PricewaterhouseCooper has released a study saying that it will cost roughly a trillion dollars to “cap” the emissions of CO2. These kind of numbers will clearly scare many policy-makers who are convinced that reducing CO2 emissions is incompatible with healthy economic growth.

Without plunging into the debate over global warming, let’s consider a scenario–if conservative policy-makers thought that CO2 emission reductions would lead to economic GROWTH, they would be enthusiastic about embracing the cause of CO2 reduction, because there would be profit to be made.

It’s like expecting water to flow uphill. So long as emission reduction is seen as economic reduction, politicians and policy-makers with rather short-term “risk horizons” will not change the way things are going now. But if energy solutions are brought forward that have lower capital and life-cycle costs that CO2-emitting energy sources, they will proceed in that direction.

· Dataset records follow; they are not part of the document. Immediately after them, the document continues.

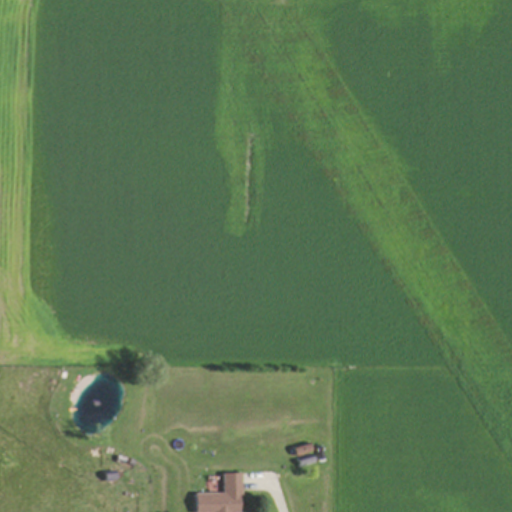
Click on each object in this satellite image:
road: (279, 496)
building: (222, 497)
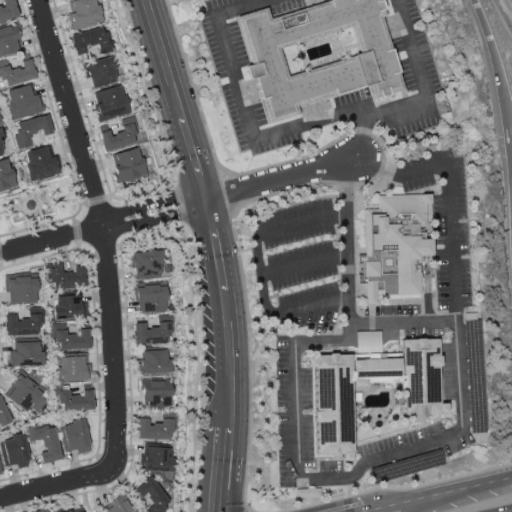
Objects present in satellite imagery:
building: (7, 10)
road: (283, 10)
building: (83, 12)
road: (68, 29)
building: (9, 39)
building: (89, 40)
building: (317, 53)
building: (317, 54)
road: (495, 63)
building: (15, 71)
building: (100, 71)
building: (21, 101)
building: (22, 102)
building: (110, 103)
building: (30, 130)
road: (359, 131)
building: (118, 135)
road: (511, 140)
road: (62, 145)
building: (0, 146)
road: (380, 147)
road: (212, 151)
building: (40, 163)
building: (127, 166)
road: (381, 170)
building: (5, 175)
road: (283, 179)
road: (365, 183)
road: (345, 184)
road: (226, 193)
road: (447, 198)
road: (95, 199)
road: (38, 202)
road: (178, 205)
road: (103, 225)
road: (103, 229)
road: (346, 245)
building: (393, 246)
building: (393, 248)
road: (216, 251)
building: (145, 264)
road: (304, 265)
road: (259, 268)
building: (64, 277)
building: (20, 289)
building: (149, 298)
building: (68, 308)
road: (93, 311)
building: (21, 325)
building: (151, 333)
building: (68, 337)
road: (329, 341)
road: (127, 350)
building: (24, 354)
building: (153, 362)
road: (197, 368)
building: (70, 369)
building: (371, 386)
building: (371, 387)
building: (155, 392)
building: (24, 394)
building: (74, 401)
building: (3, 414)
building: (153, 429)
building: (74, 437)
building: (44, 442)
road: (249, 442)
road: (415, 449)
building: (13, 451)
building: (157, 460)
street lamp: (510, 462)
road: (58, 481)
building: (306, 493)
building: (307, 493)
road: (451, 494)
building: (152, 496)
road: (44, 502)
road: (85, 502)
building: (118, 505)
building: (118, 507)
street lamp: (249, 507)
building: (41, 510)
building: (63, 510)
road: (384, 510)
building: (76, 511)
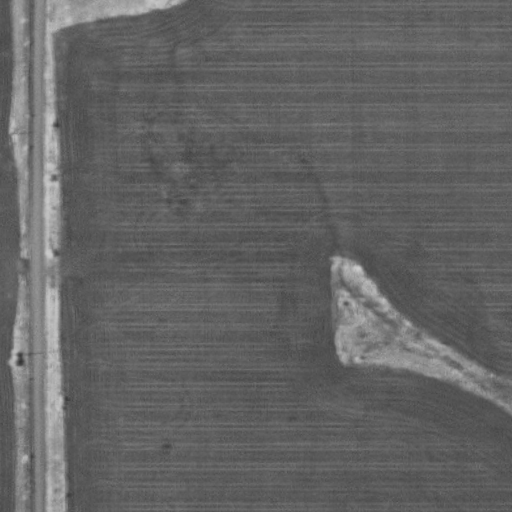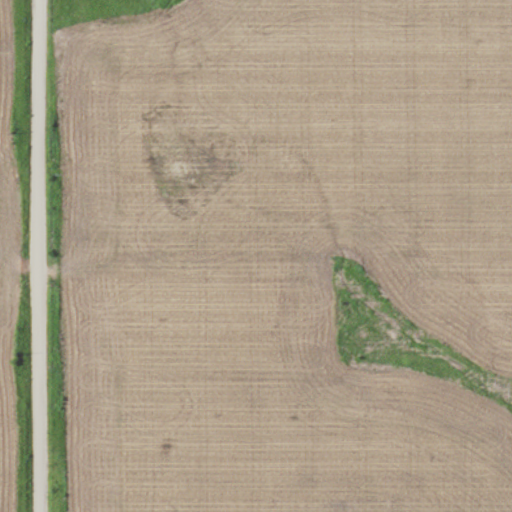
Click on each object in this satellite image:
road: (34, 256)
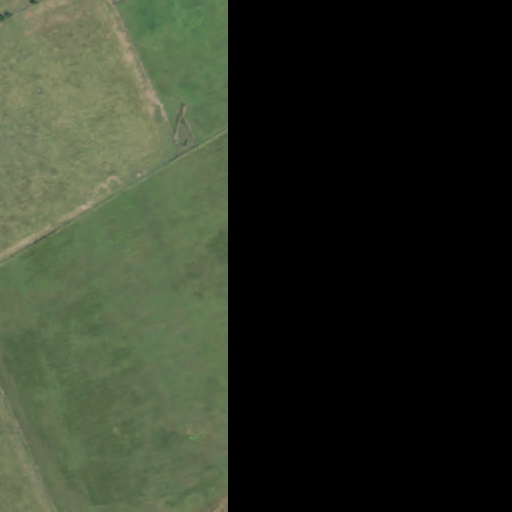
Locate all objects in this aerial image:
road: (464, 483)
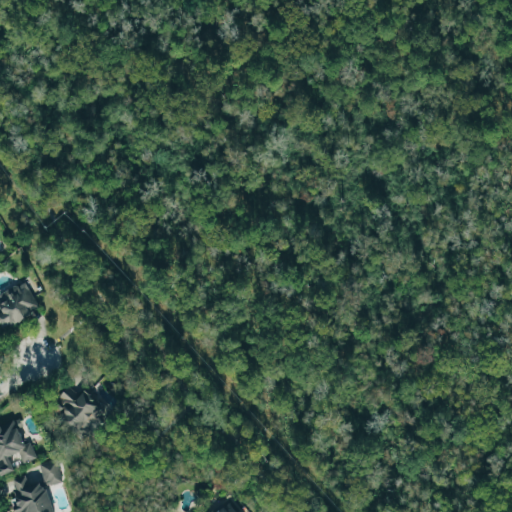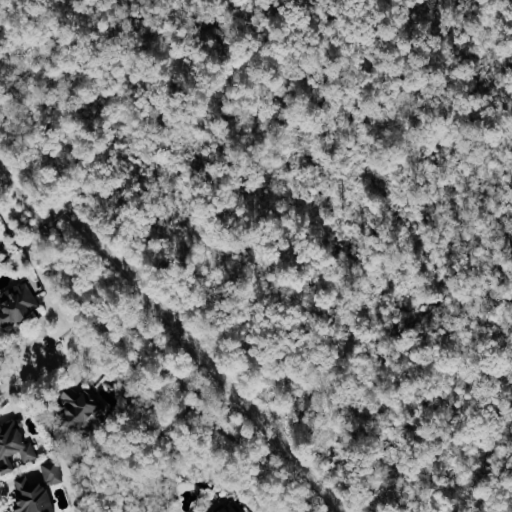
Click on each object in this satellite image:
road: (7, 142)
building: (19, 305)
road: (128, 322)
road: (69, 329)
building: (0, 356)
road: (18, 377)
building: (88, 406)
building: (15, 446)
road: (143, 448)
building: (55, 471)
building: (33, 495)
building: (231, 508)
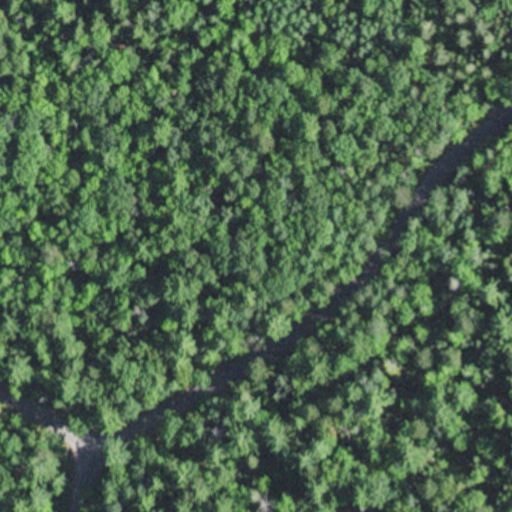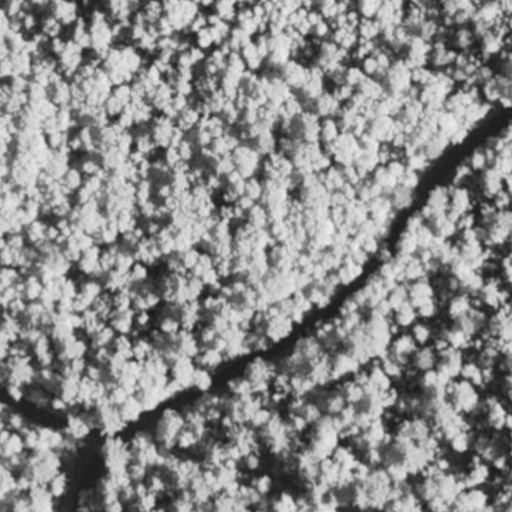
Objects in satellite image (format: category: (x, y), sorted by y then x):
road: (308, 324)
road: (65, 403)
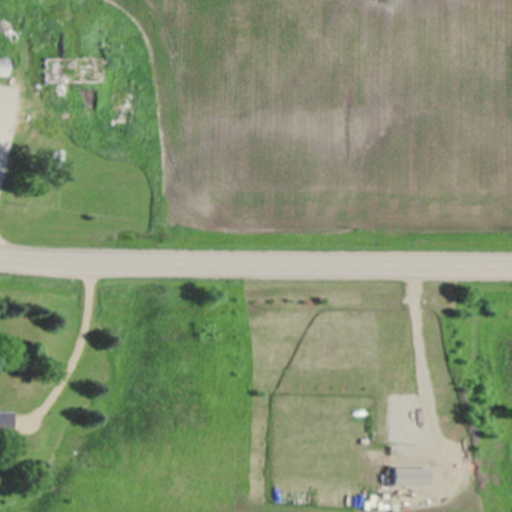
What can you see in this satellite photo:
building: (141, 7)
building: (45, 36)
building: (109, 63)
building: (2, 65)
building: (0, 66)
building: (70, 70)
building: (79, 70)
building: (122, 96)
building: (125, 97)
road: (39, 101)
building: (56, 157)
road: (255, 265)
road: (81, 351)
building: (5, 421)
building: (6, 422)
building: (410, 475)
building: (411, 476)
building: (410, 490)
building: (418, 490)
building: (361, 511)
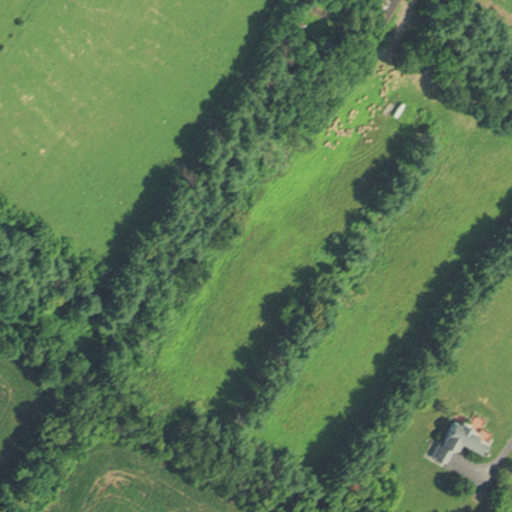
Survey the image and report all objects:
building: (390, 5)
road: (423, 78)
crop: (17, 414)
building: (463, 439)
road: (499, 457)
crop: (136, 486)
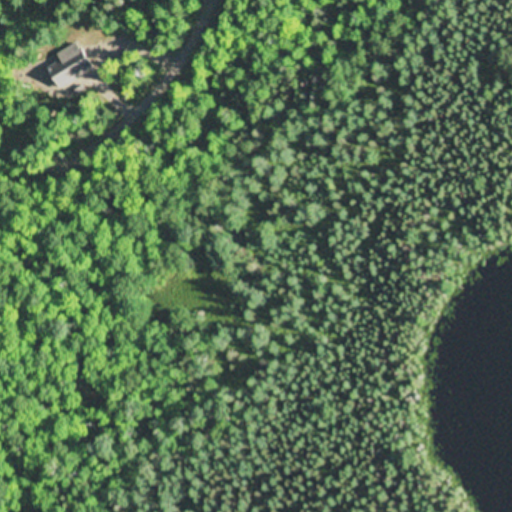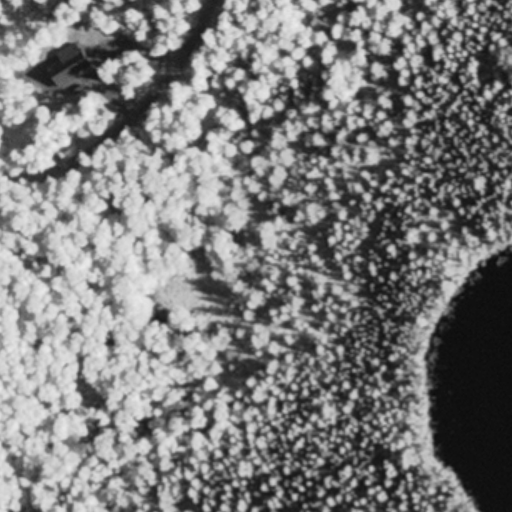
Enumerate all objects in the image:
road: (60, 23)
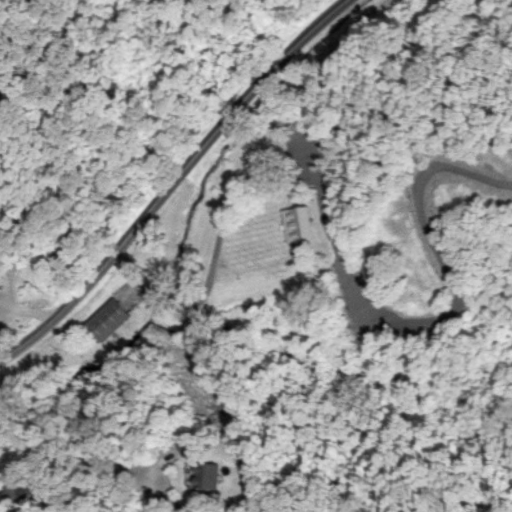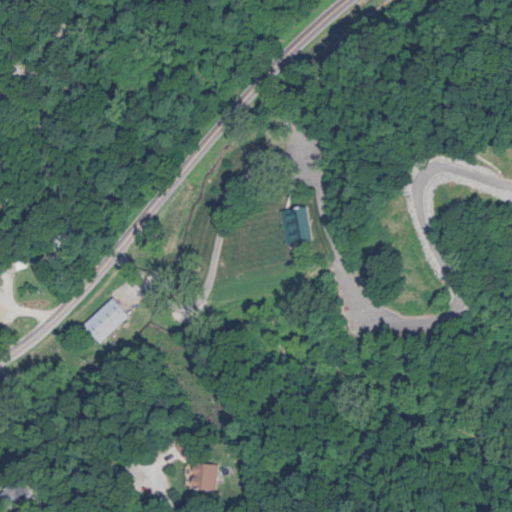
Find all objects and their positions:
road: (171, 180)
building: (292, 226)
building: (105, 320)
building: (208, 471)
road: (163, 491)
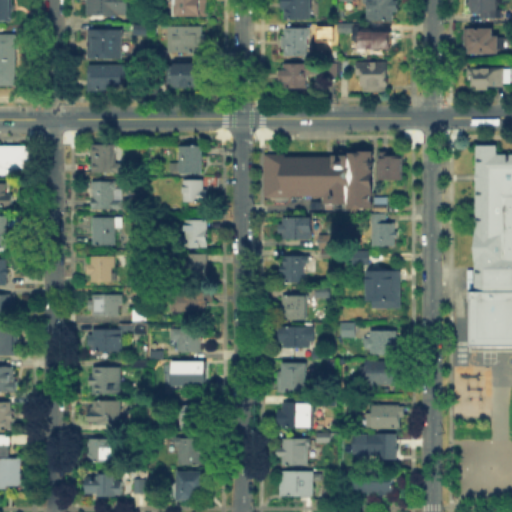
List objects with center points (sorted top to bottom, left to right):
building: (347, 1)
building: (155, 3)
building: (106, 6)
building: (187, 7)
building: (483, 7)
building: (3, 8)
building: (108, 8)
building: (192, 8)
building: (294, 8)
building: (485, 8)
building: (377, 9)
building: (5, 10)
building: (297, 10)
building: (381, 11)
building: (327, 27)
building: (346, 27)
building: (142, 29)
building: (182, 37)
building: (374, 38)
building: (186, 40)
building: (292, 40)
building: (479, 40)
building: (297, 41)
building: (102, 42)
building: (378, 43)
building: (487, 43)
building: (106, 45)
building: (6, 57)
road: (430, 58)
building: (5, 59)
road: (241, 59)
building: (185, 73)
building: (293, 73)
building: (371, 74)
building: (488, 75)
building: (104, 76)
building: (296, 76)
building: (187, 78)
building: (375, 79)
building: (485, 79)
building: (108, 81)
building: (159, 84)
road: (335, 117)
road: (471, 117)
road: (120, 118)
building: (102, 156)
building: (13, 158)
building: (186, 158)
building: (104, 159)
building: (191, 161)
building: (12, 162)
building: (388, 164)
building: (388, 165)
building: (320, 176)
building: (320, 176)
building: (192, 189)
building: (196, 191)
building: (102, 194)
building: (4, 195)
building: (107, 196)
building: (5, 198)
building: (378, 202)
building: (294, 226)
building: (103, 228)
building: (297, 228)
building: (3, 229)
building: (381, 229)
building: (4, 232)
building: (105, 232)
building: (194, 232)
building: (385, 233)
building: (198, 234)
building: (322, 239)
building: (327, 239)
building: (492, 247)
building: (491, 248)
building: (328, 253)
road: (51, 255)
building: (358, 256)
building: (358, 256)
building: (194, 263)
building: (291, 266)
building: (99, 267)
building: (195, 268)
building: (102, 269)
building: (2, 270)
building: (296, 272)
building: (4, 273)
building: (381, 287)
building: (385, 289)
building: (324, 290)
building: (185, 300)
building: (102, 303)
building: (5, 304)
building: (292, 305)
building: (6, 306)
building: (107, 306)
building: (187, 306)
building: (290, 308)
road: (430, 314)
road: (241, 315)
building: (140, 319)
building: (345, 327)
building: (348, 329)
building: (135, 331)
building: (293, 335)
building: (184, 337)
building: (103, 338)
building: (296, 338)
building: (187, 339)
building: (378, 340)
building: (8, 341)
building: (107, 341)
building: (383, 344)
building: (321, 358)
building: (375, 370)
building: (186, 371)
building: (315, 372)
building: (382, 373)
building: (189, 374)
building: (290, 375)
building: (6, 377)
building: (103, 378)
building: (293, 378)
building: (7, 380)
building: (108, 381)
building: (102, 410)
building: (5, 413)
building: (293, 413)
building: (107, 414)
building: (188, 414)
building: (382, 415)
building: (298, 416)
building: (7, 417)
building: (385, 418)
building: (191, 419)
building: (325, 440)
building: (374, 443)
building: (97, 447)
building: (388, 448)
building: (187, 449)
building: (292, 449)
building: (102, 452)
building: (191, 453)
building: (295, 453)
building: (8, 464)
building: (10, 468)
building: (294, 481)
building: (371, 482)
building: (100, 483)
building: (186, 483)
building: (138, 484)
building: (190, 485)
building: (299, 485)
building: (375, 485)
building: (103, 487)
building: (141, 488)
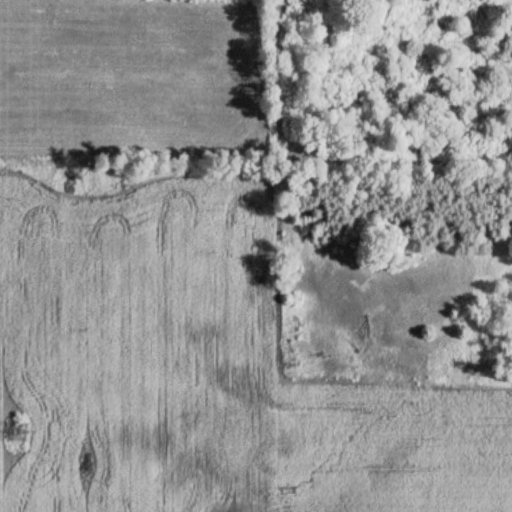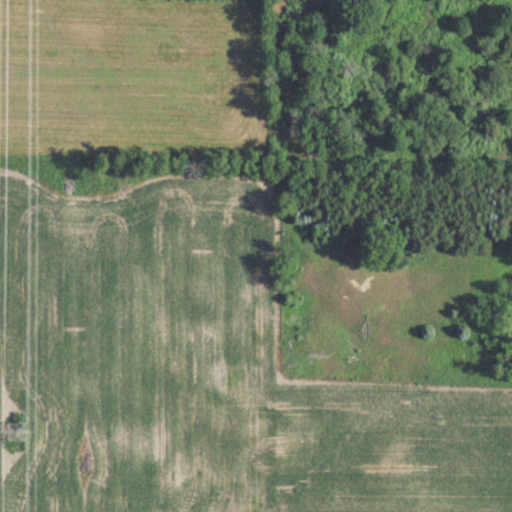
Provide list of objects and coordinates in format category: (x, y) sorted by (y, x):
power tower: (18, 429)
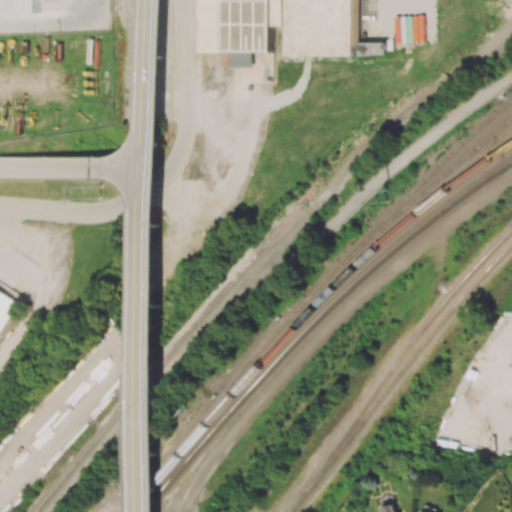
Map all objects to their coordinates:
building: (20, 6)
road: (409, 8)
road: (57, 22)
building: (278, 27)
building: (373, 48)
building: (265, 65)
road: (187, 75)
road: (74, 169)
road: (385, 176)
power tower: (100, 187)
power tower: (391, 189)
railway: (427, 192)
power tower: (98, 198)
power tower: (391, 201)
road: (104, 212)
road: (149, 255)
road: (163, 255)
road: (266, 256)
railway: (342, 266)
building: (6, 307)
building: (7, 309)
railway: (310, 316)
railway: (315, 323)
road: (326, 327)
railway: (161, 363)
railway: (395, 369)
railway: (399, 378)
road: (141, 507)
building: (389, 508)
building: (422, 510)
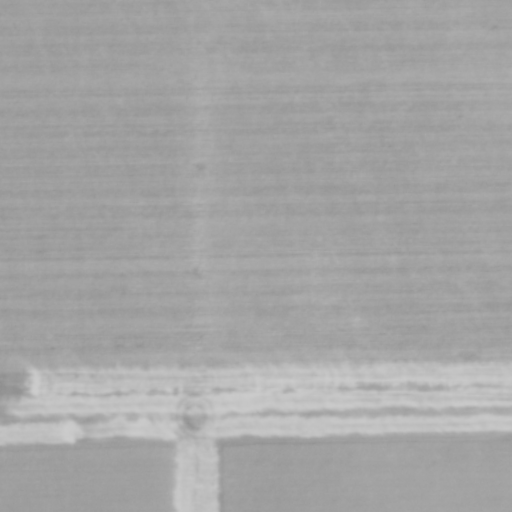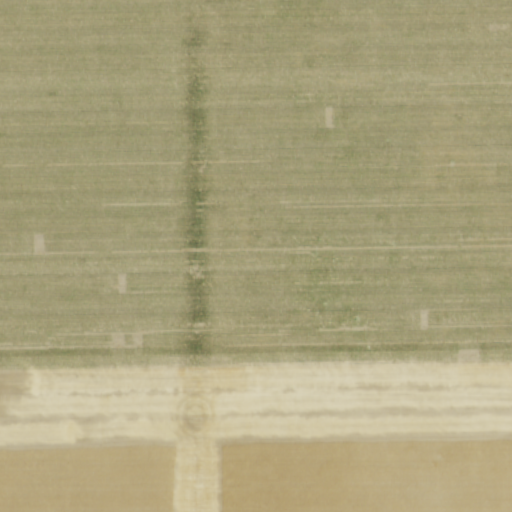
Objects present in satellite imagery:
crop: (256, 256)
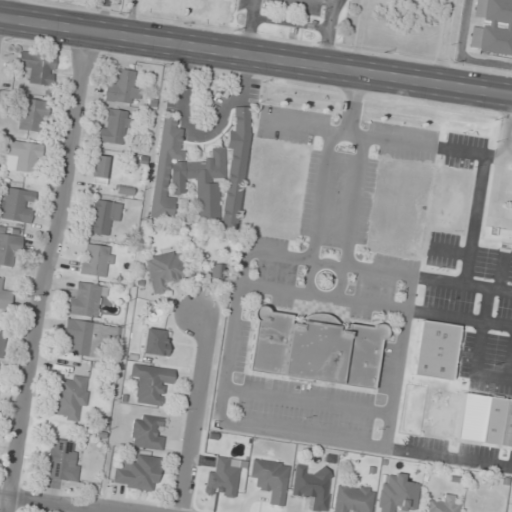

Specifically, I am convinced that the thorium-fueled liquid-fluoride reactor, coupled with the triple-reheat helium gas turbine, offers the potential for huge reductions in initial capital costs, and even greater reductions in life-cycle costs. I cannot quantify these numbers to the level that I would like to, but I can look at a nuclear plant that requires a fraction of the metal, concrete, and complexity of a conventional power plant and be reasonably assured that it has lower capital costs. And I can examine a fuel cycle that is a fraction of the complexity of today’s nuclear fuel cycle, which already offers the lowest fuel costs of comparable generators, and reasonably believe that there is money to be saved there.

With money to be made through generating energy in ways that have essentially no CO2 emissions, we can then expect political “water” to flow “downhill” and changes to be made that lead to a future with far fewer greenhouse gas emissions than today.

And it won’t cost a trillion. Rather, it will make trillions.